Earth's Magnetic Flips May Have Triggered Mass Extinctions
Postosuchus, which went extinct in the Triassic-Jurassic event, is seen here attacking a silesaur. Credit Victor Leshyk/NPS
At several times in Earth's history, mass extinctions have come close to wiping life out altogether. The reasons for these catastrophes are still unclear – they've been blamed on everything from asteroid impacts to cosmic ray blasts. But a new study has found that our planet itself could have a surprising hand in these disasters.
Research recently published in Earth and Planetary Science Letters suggests that reversals of the Earth's magnetic field may have sparked mass extinctions in the past by stripping oxygen from the atmosphere.
Field Flips
The Earth's natural magnetic field, generated in the liquid outer core, spontaneously changes direction every 500,000 years or so. Known as geomagnetic reversals, these processes cause the field's north and south poles to swap places.
Normally, the Earth's magnetic field acts like a shield around the atmosphere, protecting it from the damaging effects of the solar wind (the supersonic stream of charged particles emitted by the sun). During a geomagnetic reversal, however, the field weakens dramatically, exposing the atmosphere to the full force of the solar wind – and causing oxygen ions to be stripped off into space.

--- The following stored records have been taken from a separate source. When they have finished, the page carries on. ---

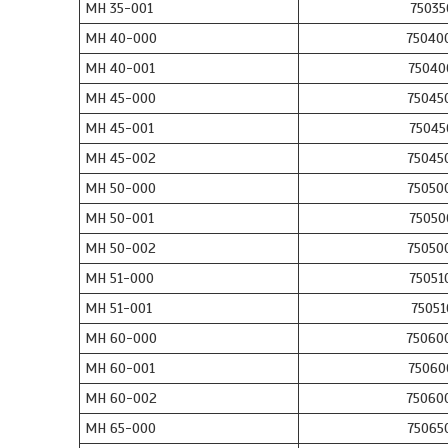
МН 35-001
75035
МН 40-000
75040
МН 40-001
75040
МН 45-000
75045
МН 45-001
75045
МН 45-002
75045
МН 50-000
75050
МН 50-001
75050
МН 50-002
75050
МН 51-000
75051
МН 51-001
75051
МН 60-000
75060
МН 60-001
75060
МН 60-002
75060
МН 65-000
75065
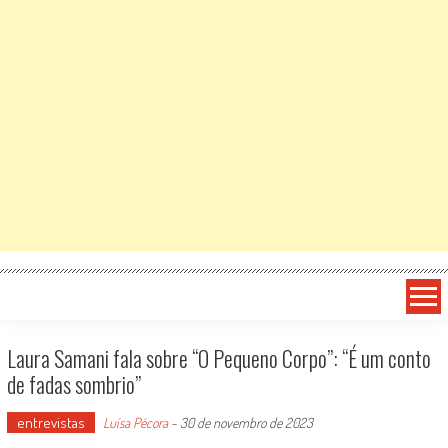
Laura Samani fala sobre “O Pequeno Corpo”: “É um conto
de fadas sombrio”
entrevistas
Luísa Pécora
-
30 de novembro de 2023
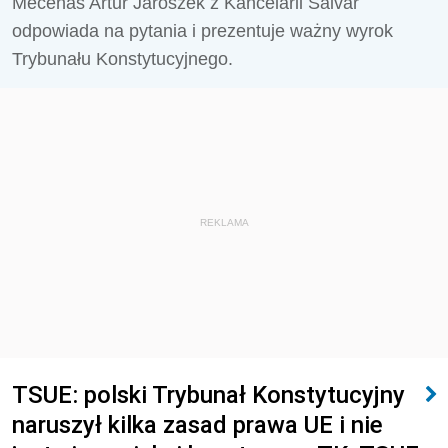
Mecenas Artur Jaroszek z Kancelarii Salvar
odpowiada na pytania i prezentuje ważny wyrok
Trybunału Konstytucyjnego.
REKLAMA
TSUE: polski Trybunał Konstytucyjny
naruszył kilka zasad prawa UE i nie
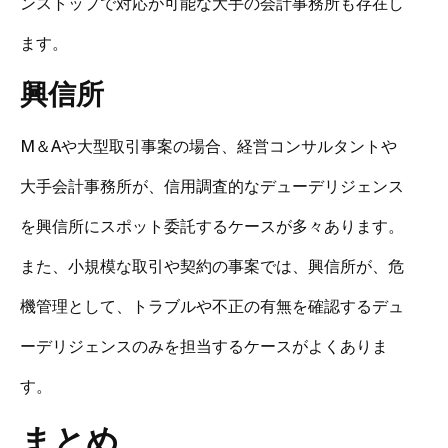
ンストップで対応が可能な大手の会計事務所も存在し
ます。
興信所
M＆Aや大型取引事案の場合、経営コンサルタントや
大手会計事務所が、信用調査的なデューデリジェンス
を興信所にスポット委託するケースが多々あります。
また、小規模な取引や契約の事案では、興信所が、危
機管理として、トラブルや不正の有無を確認するデュ
ーデリジェンスのみを担当するケースがよくありま
す。
まとめ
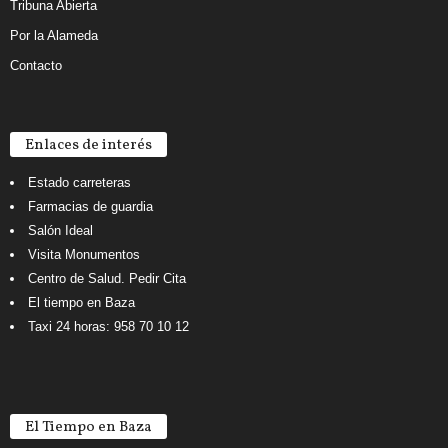
Tribuna Abierta
Por la Alameda
Contacto
Enlaces de interés
Estado carreteras
Farmacias de guardia
Salón Ideal
Visita Monumentos
Centro de Salud. Pedir Cita
El tiempo en Baza
Taxi 24 horas: 958 70 10 12
El Tiempo en Baza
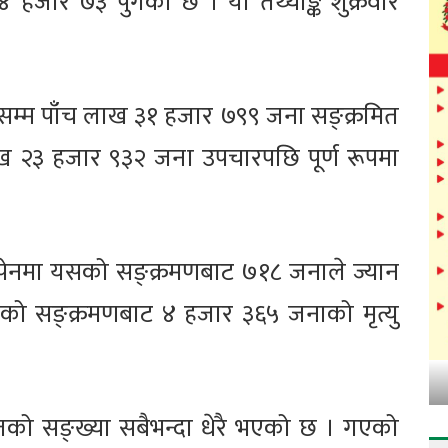
२४ हजार ७३ पुगेको छ । यो तथ्याङ्क शुक्रवार
म्म पाँच लाख ३१ हजार ७९९ जना सङ्क्रमित
ख २३ हजार ९३२ जना उपचारपछि पूर्ण रूपमा
स्पेनमा यसको सङ्क्रमणबाट ७१८ जनाले ज्यान
सको सङ्क्रमणबाट ४ हजार ३६५ जनाको मृत्यु
तको सङ्ख्या सबैभन्दा धेरै भएको छ । गएको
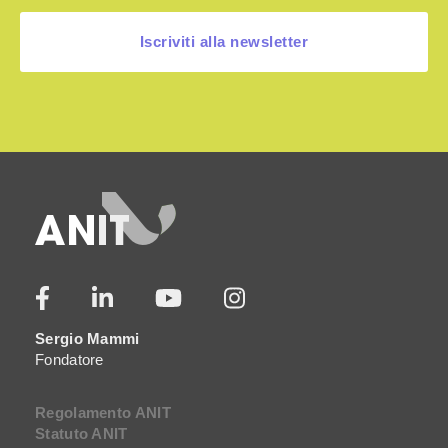
Iscriviti alla newsletter
Sergio Mammi
Fondatore
Regolamento ANIT
Statuto ANIT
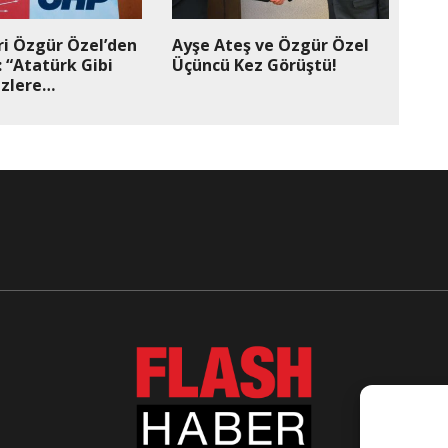
ri Özgür Özel’den
Ayşe Ateş ve Özgür Özel
 “Atatürk Gibi
Üçüncü Kez Görüştü!
izlere
orum”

This much was already known. But in the recent study, a team led by Yong Wei of the Chinese Academy of Sciences set out to discover if the oxygen lost during geomagnetic reversals could bring about mass extinctions.

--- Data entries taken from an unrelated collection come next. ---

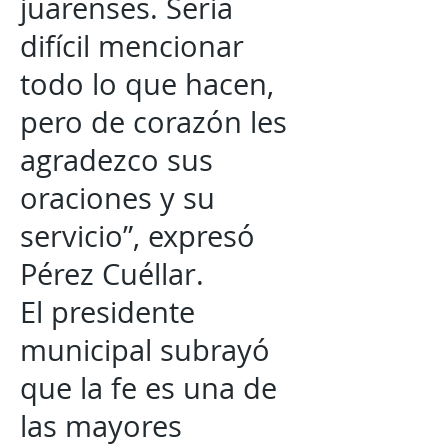
juarenses. Sería
difícil mencionar
todo lo que hacen,
pero de corazón les
agradezco sus
oraciones y su
servicio”, expresó
Pérez Cuéllar.
El presidente
municipal subrayó
que la fe es una de
las mayores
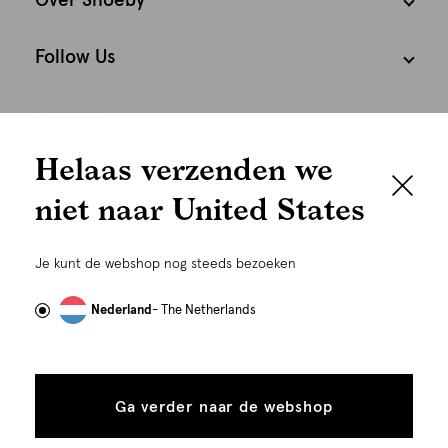
Over Shoeby
Follow Us
Cookies
We houden het
Helaas verzenden we
Nederland
Nederlands
graag persoonlijk
niet naar United States
Om je de beste gebruikservaring te kunnen bieden,
gebruiken wij cookies en daarmee vergelijkbare
Je kunt de webshop nog steeds bezoeken
technieken zoals link-tracking welke gebruikt worden
om advertenties te personaliseren...
Lees meer
Nederland
- The Netherlands
Alle
Details
cookies
Ga verder naar de webshop
tonen
©
Alle rechten voorbehouden. Shoeby 2026
toestaan
Plaats in winkelmand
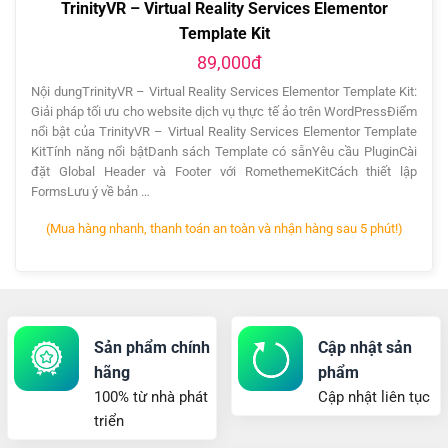
TrinityVR – Virtual Reality Services Elementor
Template Kit
89,000đ
Nội dungTrinityVR – Virtual Reality Services Elementor Template Kit:
Giải pháp tối ưu cho website dịch vụ thực tế ảo trên WordPressĐiểm
nổi bật của TrinityVR – Virtual Reality Services Elementor Template
KitTính năng nổi bậtDanh sách Template có sẵnYêu cầu PluginCài
đặt Global Header và Footer với RomethemeKitCách thiết lập
FormsLưu ý về bản …
(Mua hàng nhanh, thanh toán an toàn và nhận hàng sau 5 phút!)
Sản phẩm chính
Cập nhật sản
hãng
phẩm
100% từ nhà phát
Cập nhật liên tục
triển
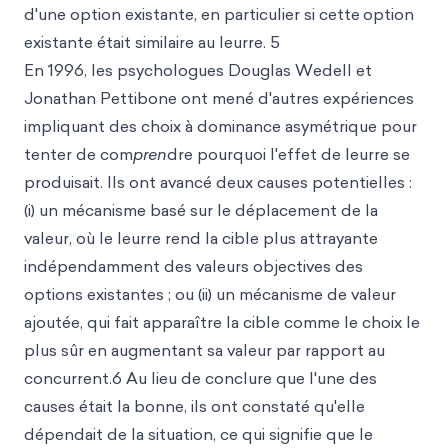
d'une option existante, en particulier si cette
option
existante était similaire au leurre. 5
En 1996, les psychologues Douglas Wedell et
Jonathan Pettibone ont mené d'autres expériences
impliquant des choix à dominance asymétrique pour
tenter de com
pren
dre pourquoi l'effet de leurre se
produisait. Ils ont avancé deux causes potentielles :
(i) un mécanisme basé sur le déplacement de la
valeur, où le leurre rend la cible plus attrayante
indépendamment des valeurs objectives des
options existantes ; ou (ii) un mécanisme de valeur
ajoutée, qui fait apparaître la cible comme le choix le
plus sûr en augmentant sa valeur par rapport au
concurrent.6 Au lieu de conclure que l'une des
causes était la bonne, ils ont constaté qu'elle
dépendait de la situation, ce qui signifie que le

It had long been known that mass extinctions are often accompanied by both an increase in the rate of geomagnetic reversals and a decrease in atmospheric oxygen levels (one of the potential drivers of mass extinctions). The researchers' goal was to determine if geomagnetic reversals could actually have caused such oxygen loss – and therefore potentially have caused mass extinctions, too.
Oxygen Depletion
Wei and colleagues focused on the "Triassic-Jurassic" mass extinction of 200m years ago, in which up to 84% of all species on Earth perished. Independent studies had already shown that, during this extinction, the geomagnetic reversal rate doubled, and the amount of atmospheric oxygen simultaneously dropped by 9 percent. This oxygen drop is one of the possible reasons for the extinction.

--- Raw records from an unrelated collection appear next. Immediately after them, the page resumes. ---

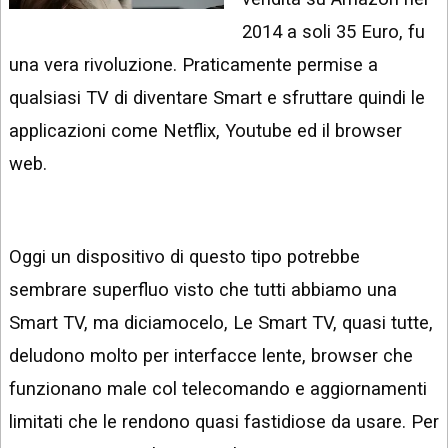
INSTAGRAM
VIDEO
2014 a soli 35 Euro, fu
GOOGLE
una vera rivoluzione. Praticamente permise a
NEWS
ARGOMENTI:
qualsiasi TV di diventare Smart e sfruttare quindi le
LINKEDIN
IPHONE
applicazioni come Netflix, Youtube ed il browser
ANDROID
web.
AI
APPS
Oggi un dispositivo di questo tipo potrebbe
APPS
sembrare superfluo visto che tutti abbiamo una
TECNOLOGIA
Smart TV, ma diciamocelo, Le Smart TV, quasi tutte,
WINDOWS
deludono molto per interfacce lente, browser che
funzionano male col telecomando e aggiornamenti
STRUMENTI
WEB
limitati che le rendono quasi fastidiose da usare. Per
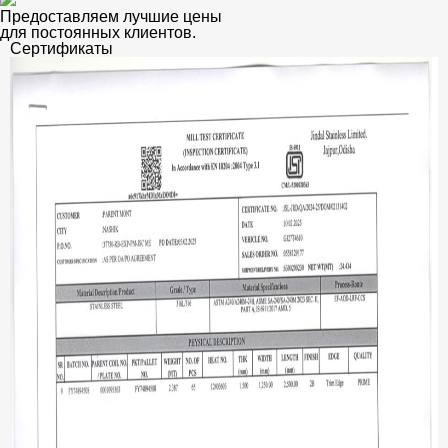
Предоставляем лучшие цены
для постоянных клиентов.
Сертификаты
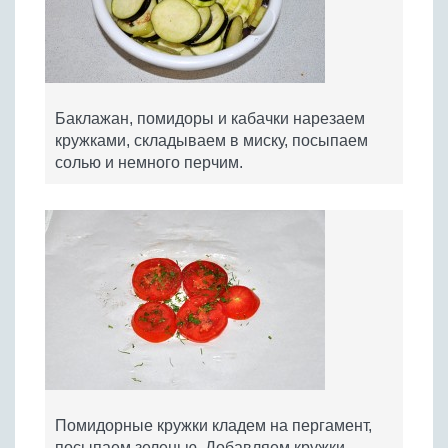
Баклажан, помидоры и кабачки нарезаем
кружками, складываем в миску, посыпаем
солью и немного перчим.
Помидорные кружки кладем на пергамент,
посыпаем зеленью. Добавляем кружки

Using a computer model, Wei and his team concluded that geomagetic reversals stripped at least 218 trillion tons of oxygen from the Earth's atmosphere during the Triassic-Jurassic extinction – or 4.5 percent of the total amount. This indicates that at least half of the 9 percent oxygen drop that occurred during the extinction could have been caused by geomagnetic reversals alone – more than enough, the study's authors say, to have played a major role in the die-off.
This theory may explain even deadlier mass extinctions. Study coauthor Markus Fraenz of the Max Planck Institute for Solar System Research said that the oxygen loss caused by geomagnetic reversals could also have caused the end-Permian mass extinction (also known as the "Great Dying"), in which up to 97% of all species were wiped out.
Perhaps then, alongside the meteoric collisions, supernovae explosions and volcanic eruptions – which have variously been proposed to explain mass extinctions – it's time to add another suspect. The invisible fluctuations of a physical field might not be as cinematic, but their consequences throughout history may have been just as dire.